Tuesday, June 12, 2012

Plans

I am a planner. I've mentioned when I was a School Age Child  Care Director I had three "Rainy Day Schecules" just in case we happened to have weather that would close schools and therefore open my program for the entire day.  It's not that I can't handle change.... it's just that I try to anticipate and plan for it.

In school, obviously, we live by schedules. It's not that we don't like the occasional convocation, it's just that we'd like as much advance notice of them as possible.

Then comes summer. Some live for it and its lack of schedules but not me.
 
Especially not now. 

In the past it was so easy.  The boys and I would plan "Field Trips." I'd have a craft time.  Kid pools were big enough. An ice cream cone was a fun treat.

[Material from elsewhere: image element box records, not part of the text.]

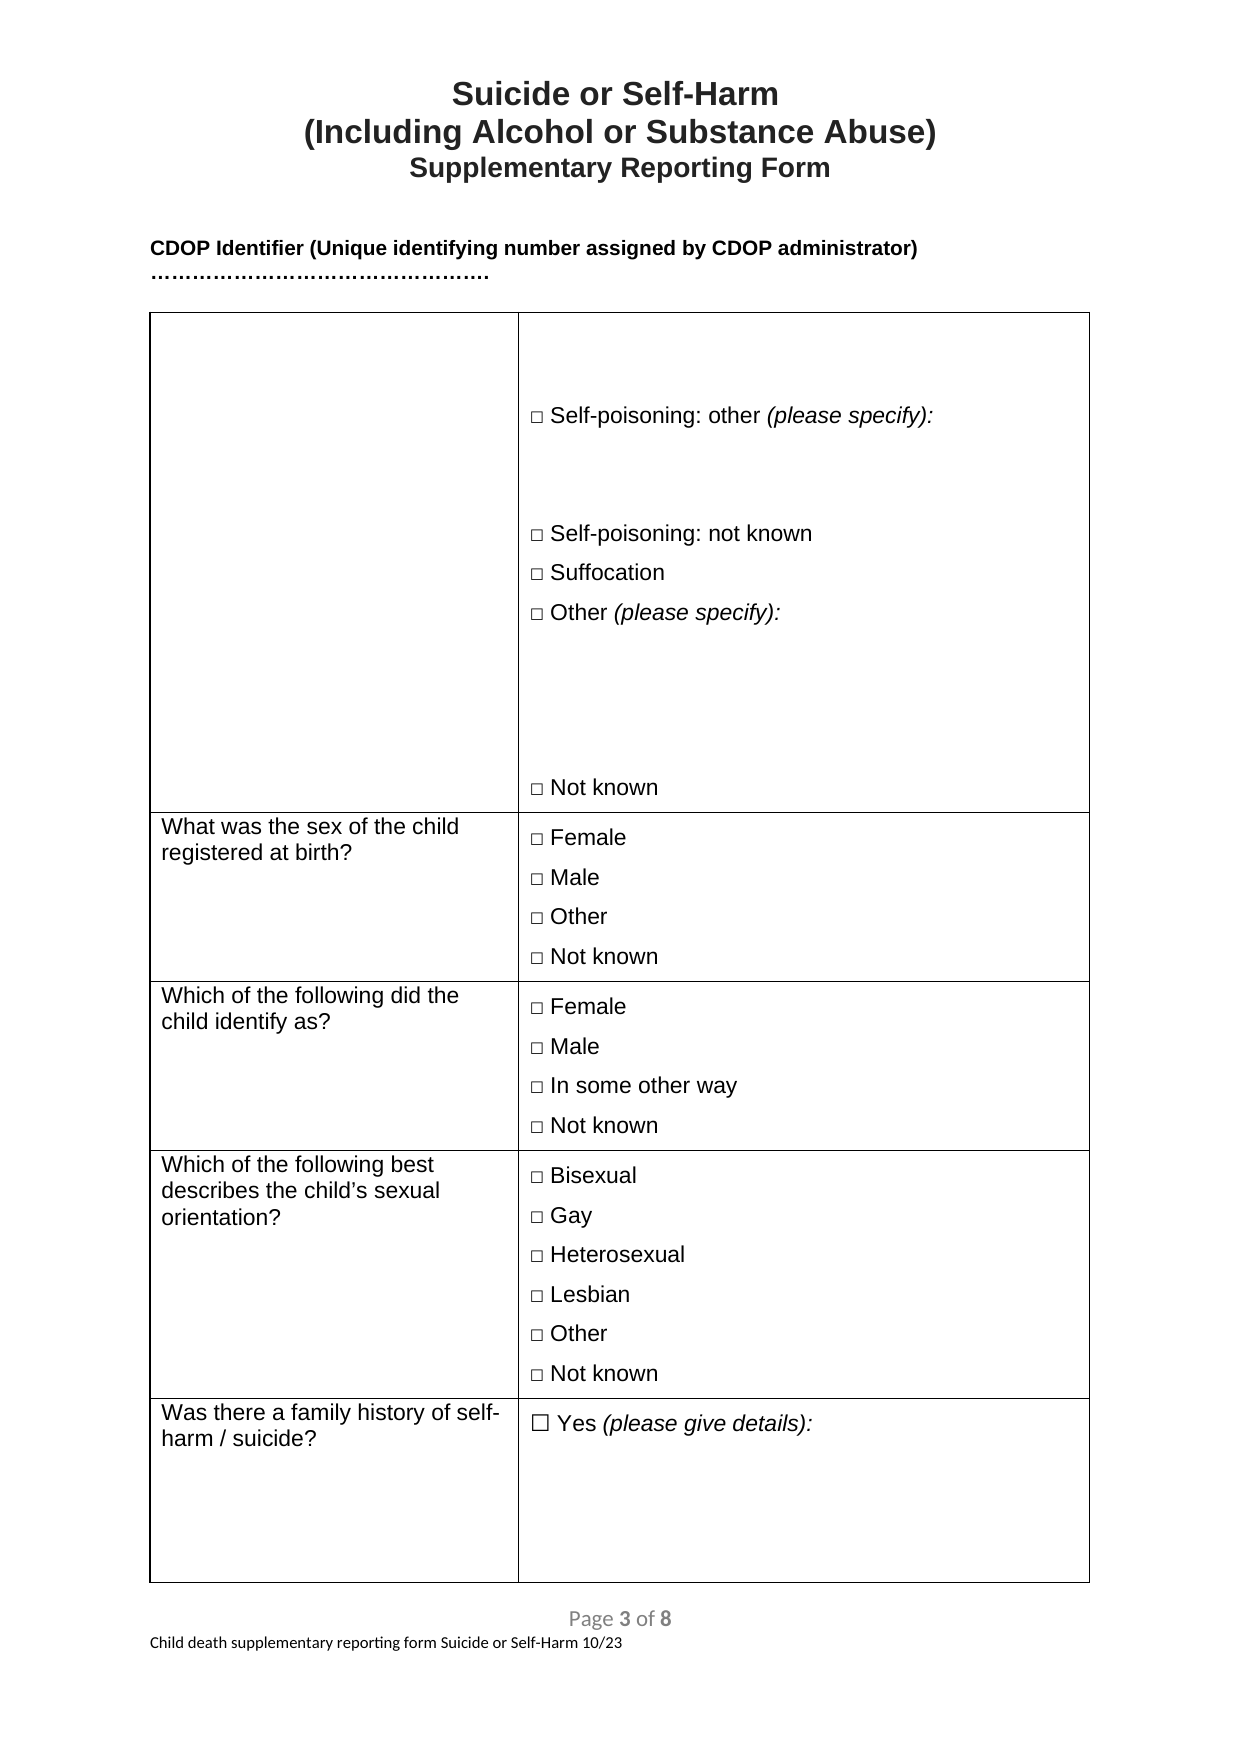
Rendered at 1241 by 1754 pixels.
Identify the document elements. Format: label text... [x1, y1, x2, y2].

table_cell [151, 313, 518, 812]
table_cell ☐ Bisexual ☐ Gay ☐ Heterosexual ☐ Lesbian ☐ Other ☐ Not known [519, 1151, 1089, 1398]
table_cell ☐ Female ☐ Male ☐ In some other way ☐ Not known [519, 982, 1089, 1150]
table_cell ☐ Yes (please give details): [519, 1399, 1089, 1582]
table_cell Which of the following did the child identify as? [151, 982, 518, 1150]
table_cell What was the sex of the child registered at birth? [151, 813, 518, 981]
table_cell ☐ Self-poisoning: other (please specify): ☐ Self-poisoning: not known ☐ Suffocation ☐ Other (please specify): ☐ Not known [519, 313, 1089, 812]
table_cell ☐ Female ☐ Male ☐ Other ☐ Not known [519, 813, 1089, 981]
table_cell Was there a family history of self-harm / suicide? [151, 1399, 518, 1582]
table_cell Which of the following best describes the child’s sexual orientation? [151, 1151, 518, 1398]
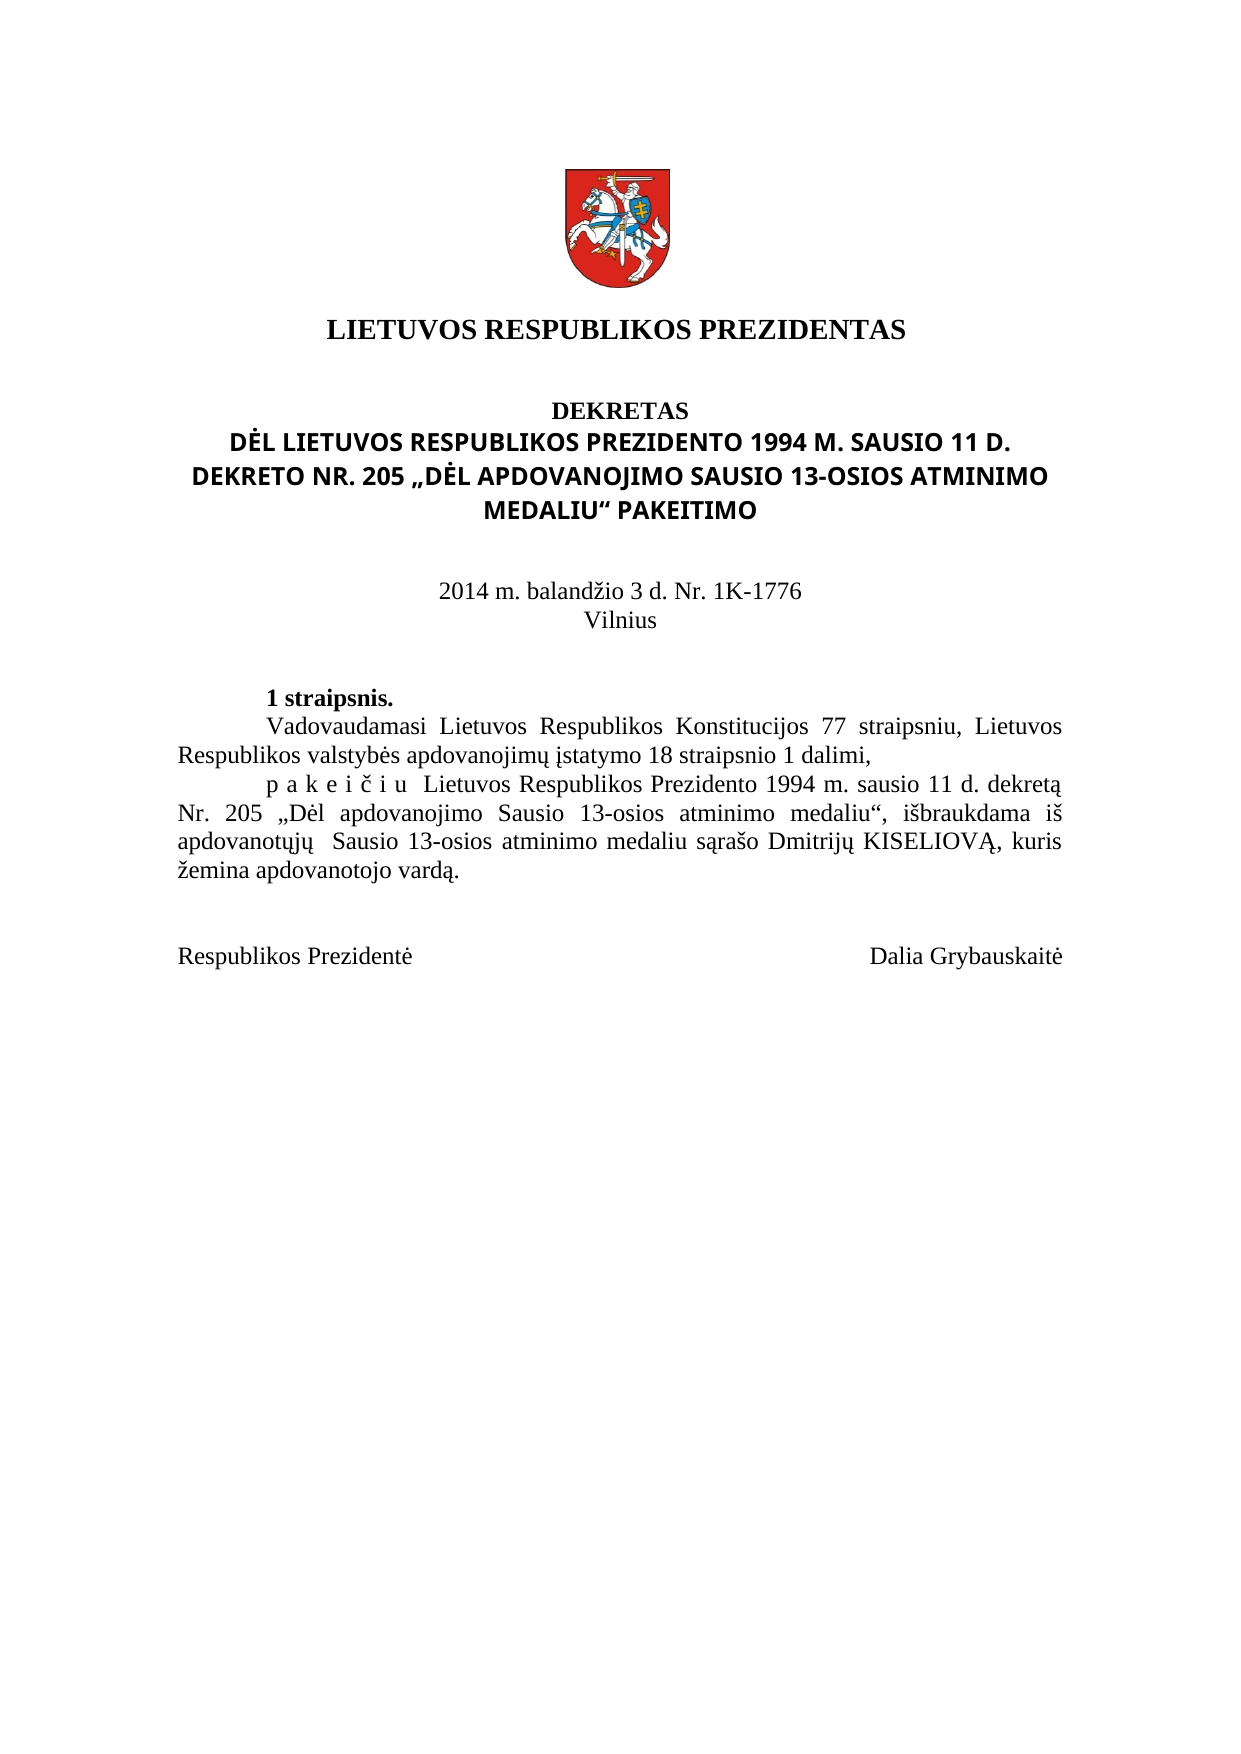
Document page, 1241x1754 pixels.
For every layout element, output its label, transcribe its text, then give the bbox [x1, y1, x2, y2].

text Vadovaudamasi Lietuvos Respublikos Konstitucijos 77 straipsniu, Lietuvos Respublikos valstybės apdovanojimų įstatymo 18 straipsnio 1 dalimi, [177, 711, 1063, 769]
text 2014 m. balandžio 3 d. Nr. 1K-1776 [177, 576, 1063, 605]
text Respublikos Prezidentė Dalia Grybauskaitė [177, 941, 1063, 970]
text 1 straipsnis. [177, 683, 1063, 711]
text Vilnius [177, 605, 1063, 633]
text LIETUVOS RESPUBLIKOS PREZIDENTAS [177, 312, 1063, 346]
text Dėl LIETUVOS RESPUBLIKOS PREZIDENTO 1994 M. SAUSIO 11 D. DEKRETO NR. 205 „DĖL APDOVANOJIMO SAUSIO 13-OSIOS ATMINIMO MEDALIU“ PAKEITIMO [177, 424, 1063, 527]
text DEKRETAS [177, 396, 1063, 424]
text p a k e i č i u Lietuvos Respublikos Prezidento 1994 m. sausio 11 d. dekretą Nr. 205 „Dėl apdovanojimo Sausio 13-osios atminimo medaliu“, išbraukdama iš apdovanotųjų Sausio 13-osios atminimo medaliu sąrašo Dmitrijų KISELIOVĄ, kuris žemina apdovanotojo vardą. [177, 769, 1063, 884]
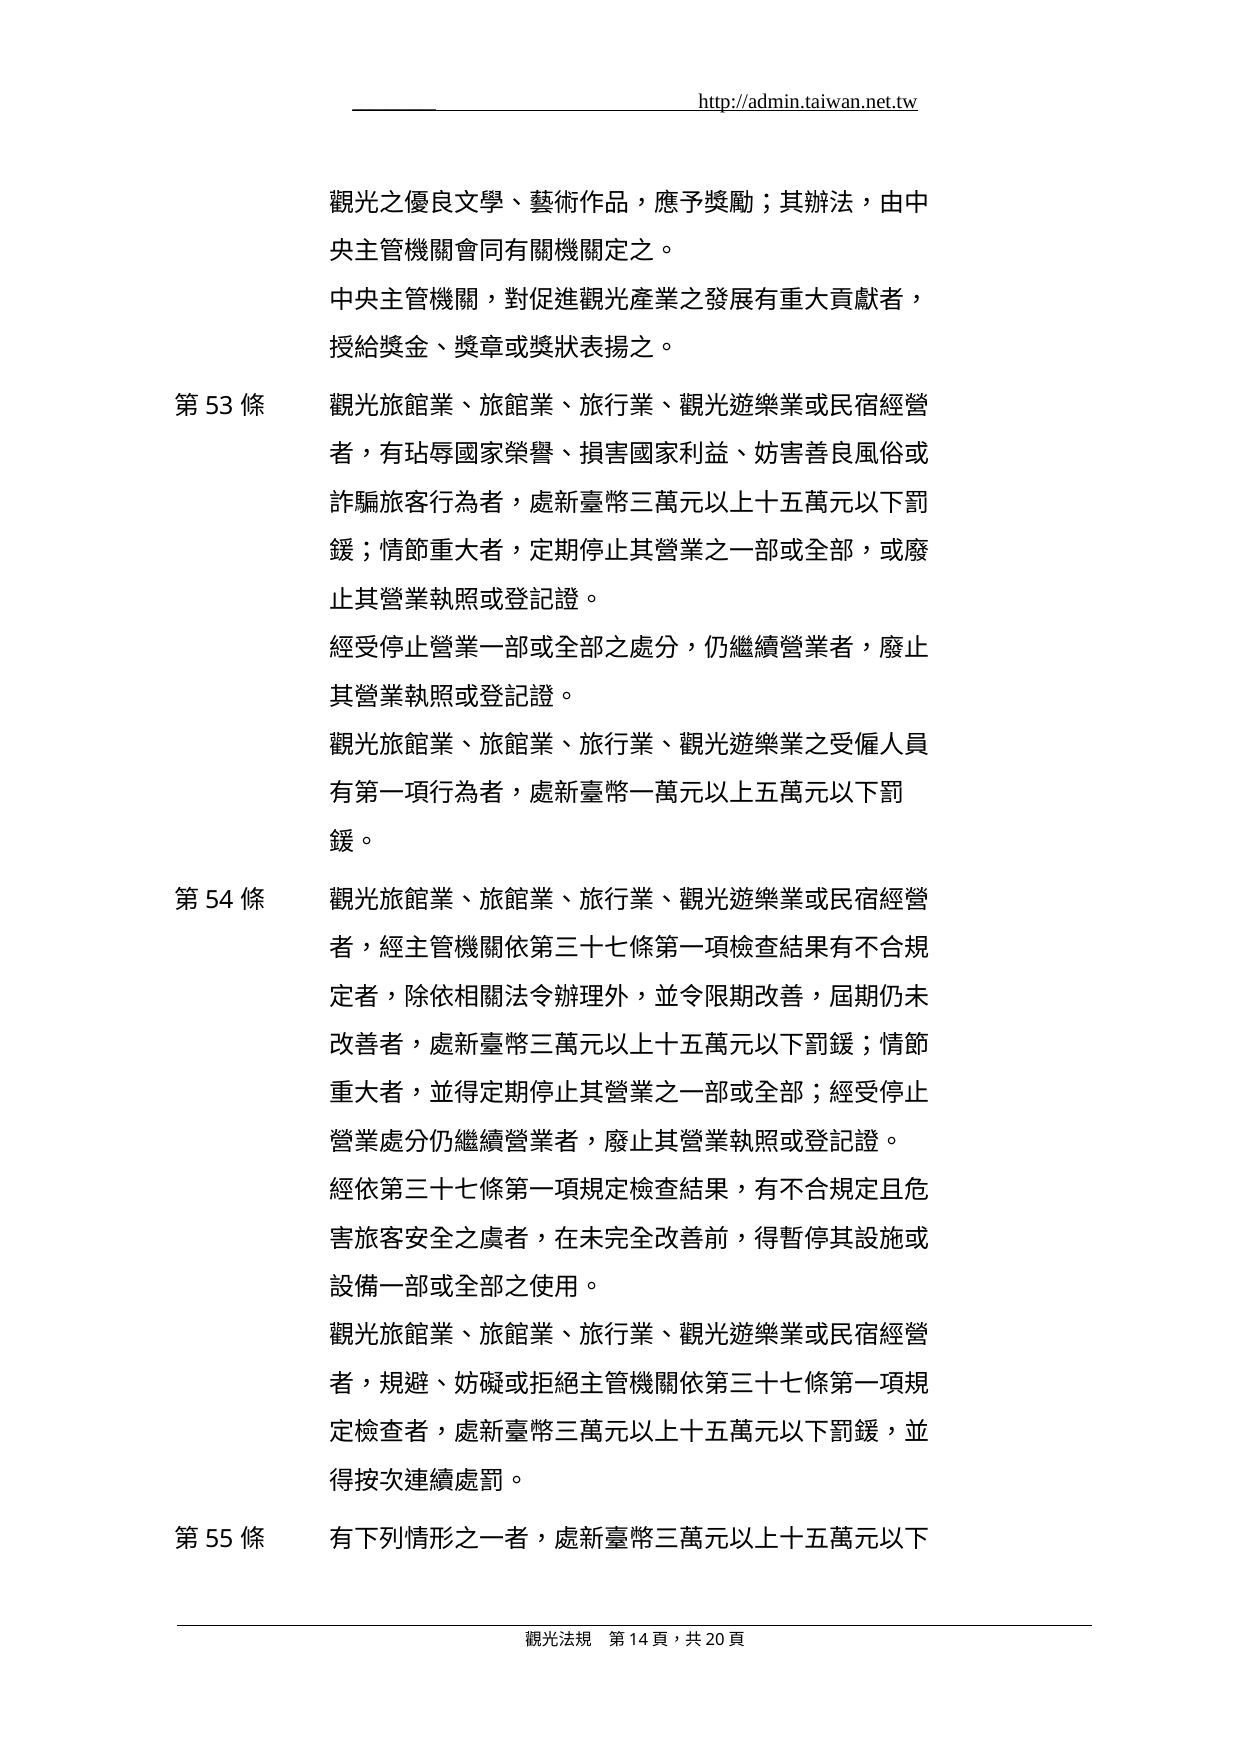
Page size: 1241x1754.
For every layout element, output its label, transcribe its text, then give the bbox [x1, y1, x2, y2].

Now the two years that separate them is more like an ocean.  One is quiet and likes to read and could pass for a vampire if I let him keep the hours he wants to. He can spend hours turning cardboard and tape into a Star Fighter and enjoys creating.  The other jumps in with both feet -- a whirling dervish that leaves destruction in his path because cleaning up after is boring and "takes too much time".  The only other choice is the screen stupor he welcomes at the drop of a hat. And if not a screen he needs a cruise director because entertaining himself is not something he wants to do.

Very little in common anymore. Individual personalities now in Neon Lights.  Country house.  Friends in many and varied activities that occupy THEIR time so they are unavailable.

So, here I am -- a planner-- without a plan.

And it isn't as though I don't want to do anything with them. But how do you fill a day - let alone nearly 70 - without a plan and when those you want to plan for are 12 and 14? And boys who are not interested in crafts. Or writing. Or being outside because it's "boring" without any one else.
How do you occupy teenage boys without spending money and when they can't agree on anything? (Last night it took 2 hours to decide we would go to Lazer Tag and then Half Price Books)

Any one have a plan on how to plan?


1 comment:

  1. Oh boy, wish I did have a plan for you.
    When they are so different, allowing the kids to take a bigger part in the planning can turn into constant conflict. You end up "taking turns" which never seems to work as one child is determined to be miserable and the other annoyed. You could make separate plans, but that doesn't allow you to enjoy the time together.
    I have two girls (ages 11 and 13) who are still very much alike in their interests. I'm going to revel in this harmony for as long as I can.